26 octobre 2010

Appartement 4

Notre appartement était comme les autres. Même tapis gris sale, mêmes murs blanchâtres. En prime, nous avions eu droit à un mur avec petits amas de stuc baveux et fausses demi-briques blanches dans le salon et à un peu de moisissures dans la salle de bains. Quand nous parlions de la moisissure au propriétaire, il lui arrivait de passer, quelques semaines plus tard, après avoir ronchonné; il donnait alors une petite couche de peinture blanche par-dessus.

Puis il y eut la fois où j’ai senti la céramique du mur céder derrière moi dans le bain-douche.
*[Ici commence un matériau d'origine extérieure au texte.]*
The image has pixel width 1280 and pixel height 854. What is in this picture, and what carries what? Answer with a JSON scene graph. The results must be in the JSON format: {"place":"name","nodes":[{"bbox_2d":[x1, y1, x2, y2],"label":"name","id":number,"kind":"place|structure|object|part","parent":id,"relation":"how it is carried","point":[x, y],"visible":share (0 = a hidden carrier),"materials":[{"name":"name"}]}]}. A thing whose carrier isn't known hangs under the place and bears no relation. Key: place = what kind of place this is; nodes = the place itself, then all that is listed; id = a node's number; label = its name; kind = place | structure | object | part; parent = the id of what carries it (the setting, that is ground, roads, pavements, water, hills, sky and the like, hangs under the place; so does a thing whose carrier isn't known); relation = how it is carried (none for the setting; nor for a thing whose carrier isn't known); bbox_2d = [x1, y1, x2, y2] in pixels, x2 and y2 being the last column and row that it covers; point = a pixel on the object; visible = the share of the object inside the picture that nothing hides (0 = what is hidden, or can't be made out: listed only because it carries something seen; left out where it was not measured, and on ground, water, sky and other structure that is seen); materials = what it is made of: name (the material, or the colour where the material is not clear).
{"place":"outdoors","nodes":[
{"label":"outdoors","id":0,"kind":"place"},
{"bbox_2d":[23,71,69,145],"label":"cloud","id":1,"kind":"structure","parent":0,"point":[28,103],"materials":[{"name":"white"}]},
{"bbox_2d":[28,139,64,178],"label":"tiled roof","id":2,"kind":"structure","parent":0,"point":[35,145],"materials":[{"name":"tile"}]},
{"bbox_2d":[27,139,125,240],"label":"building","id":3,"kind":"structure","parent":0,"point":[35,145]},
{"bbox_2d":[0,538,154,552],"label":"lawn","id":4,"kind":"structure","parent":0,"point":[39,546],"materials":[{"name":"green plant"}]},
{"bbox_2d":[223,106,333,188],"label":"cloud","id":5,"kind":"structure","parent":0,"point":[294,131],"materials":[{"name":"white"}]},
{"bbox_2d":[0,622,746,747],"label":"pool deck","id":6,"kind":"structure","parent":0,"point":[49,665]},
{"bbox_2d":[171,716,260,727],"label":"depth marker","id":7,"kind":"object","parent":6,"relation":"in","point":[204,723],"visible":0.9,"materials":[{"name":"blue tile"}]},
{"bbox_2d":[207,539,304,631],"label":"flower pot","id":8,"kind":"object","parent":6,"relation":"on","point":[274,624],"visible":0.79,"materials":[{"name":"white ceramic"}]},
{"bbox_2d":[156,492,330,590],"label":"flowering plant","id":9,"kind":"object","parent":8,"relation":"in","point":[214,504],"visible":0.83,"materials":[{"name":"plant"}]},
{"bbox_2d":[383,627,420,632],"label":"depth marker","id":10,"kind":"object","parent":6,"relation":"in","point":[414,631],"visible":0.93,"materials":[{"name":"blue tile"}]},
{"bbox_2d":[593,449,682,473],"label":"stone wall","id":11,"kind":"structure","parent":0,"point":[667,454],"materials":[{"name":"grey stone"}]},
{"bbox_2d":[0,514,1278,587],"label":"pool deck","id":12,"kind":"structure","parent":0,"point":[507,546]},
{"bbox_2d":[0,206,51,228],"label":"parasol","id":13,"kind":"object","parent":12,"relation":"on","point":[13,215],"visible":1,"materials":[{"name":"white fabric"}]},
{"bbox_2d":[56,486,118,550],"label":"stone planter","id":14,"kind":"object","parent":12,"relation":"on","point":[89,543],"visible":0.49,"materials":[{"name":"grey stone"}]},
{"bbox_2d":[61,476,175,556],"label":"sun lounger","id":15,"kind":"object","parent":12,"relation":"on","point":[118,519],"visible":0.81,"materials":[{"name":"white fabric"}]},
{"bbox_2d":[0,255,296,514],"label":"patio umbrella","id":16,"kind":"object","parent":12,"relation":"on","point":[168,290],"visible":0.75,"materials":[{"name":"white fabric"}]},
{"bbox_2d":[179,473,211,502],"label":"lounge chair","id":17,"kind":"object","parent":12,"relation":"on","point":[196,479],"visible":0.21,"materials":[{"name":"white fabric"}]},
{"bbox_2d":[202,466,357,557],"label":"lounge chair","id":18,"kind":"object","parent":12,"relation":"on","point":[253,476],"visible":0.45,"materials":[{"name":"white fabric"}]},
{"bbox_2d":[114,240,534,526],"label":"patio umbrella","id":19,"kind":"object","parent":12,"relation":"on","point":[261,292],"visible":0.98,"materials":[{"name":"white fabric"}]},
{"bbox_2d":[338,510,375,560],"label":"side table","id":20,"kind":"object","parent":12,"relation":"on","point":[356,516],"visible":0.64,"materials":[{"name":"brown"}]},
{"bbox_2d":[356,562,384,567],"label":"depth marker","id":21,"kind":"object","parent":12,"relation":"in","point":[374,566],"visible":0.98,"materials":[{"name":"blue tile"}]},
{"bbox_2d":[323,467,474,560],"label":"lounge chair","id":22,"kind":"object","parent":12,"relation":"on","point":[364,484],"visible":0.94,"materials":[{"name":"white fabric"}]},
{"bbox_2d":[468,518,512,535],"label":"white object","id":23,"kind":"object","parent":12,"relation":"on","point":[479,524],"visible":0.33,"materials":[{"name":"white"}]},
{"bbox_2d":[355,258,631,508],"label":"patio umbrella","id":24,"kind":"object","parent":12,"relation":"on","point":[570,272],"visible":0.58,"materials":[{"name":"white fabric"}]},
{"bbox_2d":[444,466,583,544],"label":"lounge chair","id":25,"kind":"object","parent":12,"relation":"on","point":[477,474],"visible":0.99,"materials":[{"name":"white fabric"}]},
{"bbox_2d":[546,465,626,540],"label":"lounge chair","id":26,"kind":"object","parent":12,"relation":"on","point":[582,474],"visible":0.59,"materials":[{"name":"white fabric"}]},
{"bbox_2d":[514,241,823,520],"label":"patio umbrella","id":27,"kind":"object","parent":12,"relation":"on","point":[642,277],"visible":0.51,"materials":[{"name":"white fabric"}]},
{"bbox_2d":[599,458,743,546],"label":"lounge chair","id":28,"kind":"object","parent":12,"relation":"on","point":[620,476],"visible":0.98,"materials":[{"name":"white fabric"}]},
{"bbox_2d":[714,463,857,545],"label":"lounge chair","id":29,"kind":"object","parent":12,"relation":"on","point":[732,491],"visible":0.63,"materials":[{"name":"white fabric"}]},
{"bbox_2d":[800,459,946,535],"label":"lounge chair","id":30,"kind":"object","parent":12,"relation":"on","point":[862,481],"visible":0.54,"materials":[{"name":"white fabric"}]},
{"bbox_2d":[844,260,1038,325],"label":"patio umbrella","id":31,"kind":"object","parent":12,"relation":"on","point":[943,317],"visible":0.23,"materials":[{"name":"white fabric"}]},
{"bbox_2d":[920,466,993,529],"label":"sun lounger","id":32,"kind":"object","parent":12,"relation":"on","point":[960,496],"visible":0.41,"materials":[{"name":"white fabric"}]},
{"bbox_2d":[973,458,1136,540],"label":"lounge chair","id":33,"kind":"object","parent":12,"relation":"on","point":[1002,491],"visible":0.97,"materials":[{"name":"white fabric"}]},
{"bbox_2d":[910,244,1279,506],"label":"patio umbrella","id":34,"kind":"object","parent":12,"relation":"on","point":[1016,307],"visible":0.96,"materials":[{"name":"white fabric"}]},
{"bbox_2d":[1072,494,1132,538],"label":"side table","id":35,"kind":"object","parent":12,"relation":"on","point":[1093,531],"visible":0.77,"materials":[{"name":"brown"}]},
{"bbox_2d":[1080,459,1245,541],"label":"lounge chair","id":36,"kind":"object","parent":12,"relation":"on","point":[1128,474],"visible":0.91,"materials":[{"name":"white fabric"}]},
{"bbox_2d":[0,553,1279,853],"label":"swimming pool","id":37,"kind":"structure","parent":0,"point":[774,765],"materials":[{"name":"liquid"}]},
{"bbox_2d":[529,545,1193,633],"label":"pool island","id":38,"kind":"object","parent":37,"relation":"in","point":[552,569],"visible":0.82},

Mon poids n’a certainement pas l’habitude d’être une menace pour le carrelage, mais là, après un petit moment de surprise, je sentais bien le petit courant d’air sur ma fesse nue et les quelques morceaux de céramique entre mes orteils.
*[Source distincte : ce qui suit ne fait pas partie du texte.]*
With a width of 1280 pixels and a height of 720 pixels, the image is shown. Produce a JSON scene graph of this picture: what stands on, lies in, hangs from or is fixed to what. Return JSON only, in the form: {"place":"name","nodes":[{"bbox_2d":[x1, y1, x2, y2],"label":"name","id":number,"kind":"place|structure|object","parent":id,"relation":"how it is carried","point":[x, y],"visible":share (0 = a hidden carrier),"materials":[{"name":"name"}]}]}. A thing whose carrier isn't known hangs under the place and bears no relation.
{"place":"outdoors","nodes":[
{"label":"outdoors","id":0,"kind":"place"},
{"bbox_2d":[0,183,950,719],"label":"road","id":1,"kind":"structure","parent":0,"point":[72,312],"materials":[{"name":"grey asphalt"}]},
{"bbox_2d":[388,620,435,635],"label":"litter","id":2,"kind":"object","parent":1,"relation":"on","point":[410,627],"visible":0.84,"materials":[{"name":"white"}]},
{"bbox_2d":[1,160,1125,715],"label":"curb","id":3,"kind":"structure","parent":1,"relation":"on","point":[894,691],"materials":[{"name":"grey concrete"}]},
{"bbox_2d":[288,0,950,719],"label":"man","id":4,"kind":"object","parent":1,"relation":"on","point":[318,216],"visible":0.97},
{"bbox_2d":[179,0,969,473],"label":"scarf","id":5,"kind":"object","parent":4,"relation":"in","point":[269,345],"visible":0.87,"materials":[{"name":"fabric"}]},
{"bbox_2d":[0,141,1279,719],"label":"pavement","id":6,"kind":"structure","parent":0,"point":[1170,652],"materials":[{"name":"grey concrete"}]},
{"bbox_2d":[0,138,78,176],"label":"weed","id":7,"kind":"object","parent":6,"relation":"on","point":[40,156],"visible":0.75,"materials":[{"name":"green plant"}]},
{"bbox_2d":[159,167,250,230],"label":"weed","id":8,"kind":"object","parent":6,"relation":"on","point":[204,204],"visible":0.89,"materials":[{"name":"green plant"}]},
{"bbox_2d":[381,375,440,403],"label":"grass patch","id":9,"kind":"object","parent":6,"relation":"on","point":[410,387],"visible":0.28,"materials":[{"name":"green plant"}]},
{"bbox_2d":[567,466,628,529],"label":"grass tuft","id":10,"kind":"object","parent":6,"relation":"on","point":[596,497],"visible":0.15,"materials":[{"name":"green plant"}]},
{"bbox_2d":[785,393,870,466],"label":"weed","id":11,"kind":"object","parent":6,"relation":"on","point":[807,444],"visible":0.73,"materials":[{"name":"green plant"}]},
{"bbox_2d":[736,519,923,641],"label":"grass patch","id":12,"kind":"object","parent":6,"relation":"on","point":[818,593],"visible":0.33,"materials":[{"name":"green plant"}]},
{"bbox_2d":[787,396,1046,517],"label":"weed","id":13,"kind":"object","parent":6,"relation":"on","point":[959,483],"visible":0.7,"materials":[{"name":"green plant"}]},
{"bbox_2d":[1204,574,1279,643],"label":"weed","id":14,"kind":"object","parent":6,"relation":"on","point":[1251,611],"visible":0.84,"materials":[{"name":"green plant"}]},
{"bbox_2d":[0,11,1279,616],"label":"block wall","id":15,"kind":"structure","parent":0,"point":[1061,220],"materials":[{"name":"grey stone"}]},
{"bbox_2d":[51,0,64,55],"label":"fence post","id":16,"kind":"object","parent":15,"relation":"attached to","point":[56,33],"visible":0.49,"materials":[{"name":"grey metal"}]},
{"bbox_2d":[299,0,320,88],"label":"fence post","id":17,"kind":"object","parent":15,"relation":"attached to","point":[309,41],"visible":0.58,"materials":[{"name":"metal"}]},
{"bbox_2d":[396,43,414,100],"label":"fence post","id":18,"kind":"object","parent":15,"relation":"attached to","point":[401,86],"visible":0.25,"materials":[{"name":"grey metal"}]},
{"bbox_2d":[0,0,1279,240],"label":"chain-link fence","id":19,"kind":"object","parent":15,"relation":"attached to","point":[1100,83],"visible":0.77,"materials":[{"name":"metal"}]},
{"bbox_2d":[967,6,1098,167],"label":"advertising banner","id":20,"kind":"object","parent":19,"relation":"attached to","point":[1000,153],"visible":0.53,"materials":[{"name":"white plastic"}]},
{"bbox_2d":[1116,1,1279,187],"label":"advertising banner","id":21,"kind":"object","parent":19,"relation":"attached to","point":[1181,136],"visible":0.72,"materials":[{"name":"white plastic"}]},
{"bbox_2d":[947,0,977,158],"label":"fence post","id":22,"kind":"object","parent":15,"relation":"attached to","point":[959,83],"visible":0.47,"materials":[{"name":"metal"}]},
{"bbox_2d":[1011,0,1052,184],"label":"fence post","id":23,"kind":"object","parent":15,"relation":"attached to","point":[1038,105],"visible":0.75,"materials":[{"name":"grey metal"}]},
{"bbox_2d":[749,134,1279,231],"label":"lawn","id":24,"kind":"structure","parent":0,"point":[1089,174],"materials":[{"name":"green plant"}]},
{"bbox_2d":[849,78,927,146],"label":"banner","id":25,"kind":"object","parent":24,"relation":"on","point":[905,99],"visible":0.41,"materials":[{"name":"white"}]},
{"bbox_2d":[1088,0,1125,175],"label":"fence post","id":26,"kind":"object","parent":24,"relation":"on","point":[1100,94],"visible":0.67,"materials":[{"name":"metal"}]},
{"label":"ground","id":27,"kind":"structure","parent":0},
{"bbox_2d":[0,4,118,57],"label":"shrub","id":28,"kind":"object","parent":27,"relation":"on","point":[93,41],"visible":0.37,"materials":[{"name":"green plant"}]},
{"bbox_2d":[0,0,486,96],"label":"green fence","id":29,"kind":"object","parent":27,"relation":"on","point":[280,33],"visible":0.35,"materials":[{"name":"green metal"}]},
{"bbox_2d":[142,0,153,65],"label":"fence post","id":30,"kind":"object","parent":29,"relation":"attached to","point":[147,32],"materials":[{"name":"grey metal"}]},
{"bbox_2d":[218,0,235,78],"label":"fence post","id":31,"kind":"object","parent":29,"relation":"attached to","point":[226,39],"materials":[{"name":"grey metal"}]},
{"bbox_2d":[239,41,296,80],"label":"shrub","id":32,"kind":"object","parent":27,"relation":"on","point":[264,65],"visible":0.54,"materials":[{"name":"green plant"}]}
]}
On a appelé le propriétaire, il a grognonné puis est finalement venu réparer. Réparer signifiait bien sûr réinstaller les carreaux cassés sur le mur. On n’a plus jamais touché aucun mur de l’appartement.
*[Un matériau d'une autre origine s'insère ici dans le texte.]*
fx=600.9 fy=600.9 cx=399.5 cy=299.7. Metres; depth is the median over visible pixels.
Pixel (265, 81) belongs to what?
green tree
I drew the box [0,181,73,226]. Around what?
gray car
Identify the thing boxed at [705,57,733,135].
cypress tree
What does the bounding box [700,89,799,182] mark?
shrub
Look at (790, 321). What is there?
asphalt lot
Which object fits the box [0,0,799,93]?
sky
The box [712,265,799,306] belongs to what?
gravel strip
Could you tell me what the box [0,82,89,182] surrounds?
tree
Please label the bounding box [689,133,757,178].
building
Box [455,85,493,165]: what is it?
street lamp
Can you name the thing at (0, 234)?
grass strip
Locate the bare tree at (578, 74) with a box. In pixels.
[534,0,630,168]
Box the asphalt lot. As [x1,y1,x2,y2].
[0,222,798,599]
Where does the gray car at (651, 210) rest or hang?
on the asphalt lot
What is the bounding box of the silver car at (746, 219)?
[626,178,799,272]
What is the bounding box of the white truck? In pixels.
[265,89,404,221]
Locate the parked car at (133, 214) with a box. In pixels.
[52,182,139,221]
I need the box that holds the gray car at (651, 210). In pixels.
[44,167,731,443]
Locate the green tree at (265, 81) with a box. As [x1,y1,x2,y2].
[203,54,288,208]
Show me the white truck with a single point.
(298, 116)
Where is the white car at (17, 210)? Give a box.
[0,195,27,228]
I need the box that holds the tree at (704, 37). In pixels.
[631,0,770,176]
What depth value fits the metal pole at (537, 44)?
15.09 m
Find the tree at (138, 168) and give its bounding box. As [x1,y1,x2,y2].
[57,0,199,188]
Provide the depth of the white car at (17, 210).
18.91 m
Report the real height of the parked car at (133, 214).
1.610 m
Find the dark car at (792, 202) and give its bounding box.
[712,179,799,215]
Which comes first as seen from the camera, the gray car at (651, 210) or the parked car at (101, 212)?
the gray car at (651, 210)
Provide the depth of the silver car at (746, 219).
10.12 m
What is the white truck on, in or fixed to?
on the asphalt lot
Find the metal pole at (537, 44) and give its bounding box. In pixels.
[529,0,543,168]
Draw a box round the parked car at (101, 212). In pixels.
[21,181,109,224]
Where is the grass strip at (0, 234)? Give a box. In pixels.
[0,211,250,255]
Mais je me dis que ça aurait pu être pire; j’aurais pu traversé une cloison et aboutir dans l’appartement de Mme Robitaille, cheveux épars, chair nue.

En surprime, on a appris qu’il y avait eu un meurtre dans l’appartement. On avait évité le sujet, on s’était dit que c’était peut-être arrivé dans le salon, à cause de la petite tache plus foncée que j’avais remarquée sur le tapis, à l’endroit qu’on évitait de regarder. Mais un jour, Mme Robitaille entreprit de raconter à ma blonde où c’était arrivé, très exactement dans la chambre à coucher, dans le coin, et de dire comment et avec quoi la femme… Ma blonde l’a interrompue. Bon, merci Mme Robitaille, ça va aller comme ça.

Ainsi, on ne sait presque pas que nous avons dormi toutes ces nuits exactement sur les lieux d’un drame conjugal.